406の2『自然と人間の歴史・世界篇』欧州戦線(独ソ戦争、独ソの死闘)
ドイツとソ連との戦いは、ヨーロッパ戦線のみならず、第二次大戦の一番の激戦だったことで知られる。1941年から1942年にかけては、ドイツはイギリスへの空爆、海戦を続けていた。しかし、そのことは、彼らの思うようには進んでいなかった。その同じ時期に、ドイツは独ソ不可侵条約締結当初からの狙い通り、ポーランドからさらに東へ向かって攻めて出る作戦を興した。
そして迎えた1941年6月22日、ソ連に対する電撃的な作戦の幕がきっておろされた。大平原を東へとドイツ軍の機動部隊が進んでいく。350万と号する精兵を投入するとした。攻略の目的は、ソ連の首都モスクワとされていた。つまり、ソ連を武力でもって屈服させることを狙っていた。
最初の数か月に、ソ連軍は西部地域の奥深くまで、ドイツ軍の侵入を許してしまう。これには、スターリンらソ連指導部とソ連軍の側で油断があったらしい。独ソ不可侵条約をかくも早くドイツがかなぐり捨て、国境を越え猛スピードで進行してくるとは考えていなかったのだ。
しかし、その後の戦局は、しだいに膠着状態に陥っていく。1941年10月になると、ソ連領のドイツ軍は沼地のぬかるみに加え、気候変化にも直面を強いられる。これには、ソ連軍のがんばりがあり、多くのソ連兵が自国の大地に倒れていった。「祖国防衛」に国民が一致団結した。そのうちに戦線が伸び、ドイツ軍の補給路の確保が問題となってくる。
ドイツ軍は、やがて厳寒期に入っての1941年11月初旬から12月にかけて、ドイツ軍はモスクの攻略を一時棚上げするに至る。

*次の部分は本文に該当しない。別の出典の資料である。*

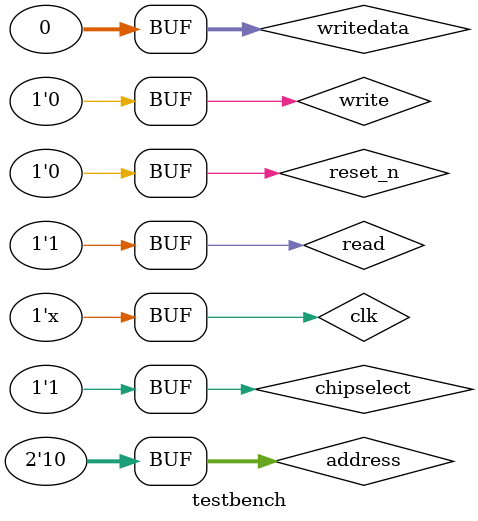
<source format=v>
`timescale 1ns / 1ps

module testbench ();

	reg [1:0] address;
	reg chipselect;
	reg clk;
	reg read;
	reg reset_n;
	reg write;
	reg [31:0] writedata;
	wire [31:0] readdata;

FibonacciSeq T1 (address, chipselect, clk, read, reset_n, write, writedata, readdata);

	always
		#5 clk <= ~clk;

	initial 
		begin
			clk <= 1'b0;
			writedata <= 32'b0;
			address <= 2'b0;
			chipselect <= 1'b0;
			read <= 1'b0;
			reset_n <= 1'b0;
			write <= 1'b0;
			
			#10 reset_n <= 1;
			writedata <= 32'd21;
			address <= 2'b0;
			chipselect <= 1'b1;
			write <= 1'b1;
			
			#20 address <= 2'b01;
			writedata <= 32'b1;
			chipselect <= 1'b1;
			write <= 1'b1;
			
			#20 address <= 2'b10;
			writedata <= 32'b0;
			chipselect <= 1'b1;
			write <= 1'b0;
			read <= 1'b1;
			#20 address <= 2'b11;
			#100 address <= 2'b10;
			
			#50
			writedata <= 32'd80;
			address <= 2'b0;
			chipselect <= 1'b1;
			write <= 1'b1;
			read <= 1'b0;
			
			#20 address <= 2'b01;
			writedata <= 32'b1;
			chipselect <= 1'b1;
			write <= 1'b1;
			
			#20 address <= 2'b10;
			writedata <= 32'b0;
			chipselect <= 1'b1;
			write <= 1'b0;
			read <= 1'b1;
			#20 address <= 2'b11;
			#100 address <= 2'b10;
			
			#50
			writedata <= 32'd145;
			address <= 2'b0;
			chipselect <= 1'b1;
			write <= 1'b1;
			read <= 1'b0;
			
			#20 address <= 2'b01;
			writedata <= 32'b1;
			chipselect <= 1'b1;
			write <= 1'b1;
			
			#20 address <= 2'b10;
			writedata <= 32'b0;
			chipselect <= 1'b1;
			write <= 1'b0;
			read <= 1'b1;
			#20 address <= 2'b11;
			#100 address <= 2'b10;
			
			#100 reset_n <= 1'b0;
		end
	
endmodule 
</source>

寒波とともにぬかるみも凍ったうえ、補給路を断たれる恐れが出たからだ。
明けての1942年、ドイツ軍はレニングラード(現在のサンクトペテルブルク)、スターリングラード(現在のボルゴグラード)へと攻めていった。ただし、ドイツ軍の陣容は前の年の威容からは相当に減じていた。それでも息を吹き返しての再進攻であって、これらを落とせば、ソ連の首都モスクワはもうわずかなところにあると、彼らは先を急いだ。
それというのも、またもや冬が近づいていたのである。ぐずぐずしてはおられない、極寒の地では、やがて軍を展開するどころではなくなることは彼らの頭に入っていたのだろうが、今度のドイツ軍もそのことを軽視していたのは否めない。
まずは首都モスクワから北西へ約700キロメートルのところにあるレニングラード、その攻防戦では、ソ連軍と市民がドイツ軍の包囲になおも耐えていた。一方、より南にあるスターリングラードはそもそも戦略的要地とはみなされなかったのだが、ヒトラーの肝いりで1943年9月からは最大の激戦地となり、やがて市街戦に入っていく。
両軍とも譲らなかった。そして迎えた1943年1月、スターリングラードでドイツの第六軍団が、当方からの新部隊を迎え入れ、勢いを盛り返したソ連軍の前に降伏を余儀なくされた。
これが大戦の転換点となって、ヒトラーの軍隊は東方戦線で総崩れとなっていく。その時のソ連軍の様子の一コマが、あるドキュメントとして、むろん創作の部分も含まれようが、こう述べてある。
「二月二日は深い霧とともに明けた。日が差しはじめて風が出てくると、霧は四散した。風は細かい雪を吹き上げる。全面降伏のニュースが第六二軍に広まると、信号弾が早速空に打ち上げられた。ヴァルガ小艦隊の水兵や左岸にいた兵士たちはパンの塊や缶詰食糧を抱えて氷の河を渡った。五か月も地下室や穴蔵に押し込められていた一般市民に配るためである。(中略)
戦争終結は予測されていたし突然でさえなかったけれども、ソ連軍守備兵にとつてスターリングラードの戦いがついに終わったとは信じがたかった。戦闘を思い死者を思い出すにつけ、生きている我が身は驚異でしかない。ヴァルガ河を渡った各師団のうち、生き残ったのは二三〇〇名ほどにすぎない。スターリングラードの戦いを通じて、赤軍は一一〇万の死傷者を出し、そのうち四八万五七五一名が戦死した。」(アントニー・ビーヴァー著、堀たほ子訳「スターリングラードー運命の攻囲戦1942-1943」朝日新聞社、2002)
一方、西部戦線ではアメリカの参戦で戦局は連合国側に大きく傾いていく。その意味では、独ソ両軍によるモスクワ近郊、レニングラードそしてスターリングラードでの攻防戦は、人類史的な意義を伴う有史以来最大級の戦いであったといえよう。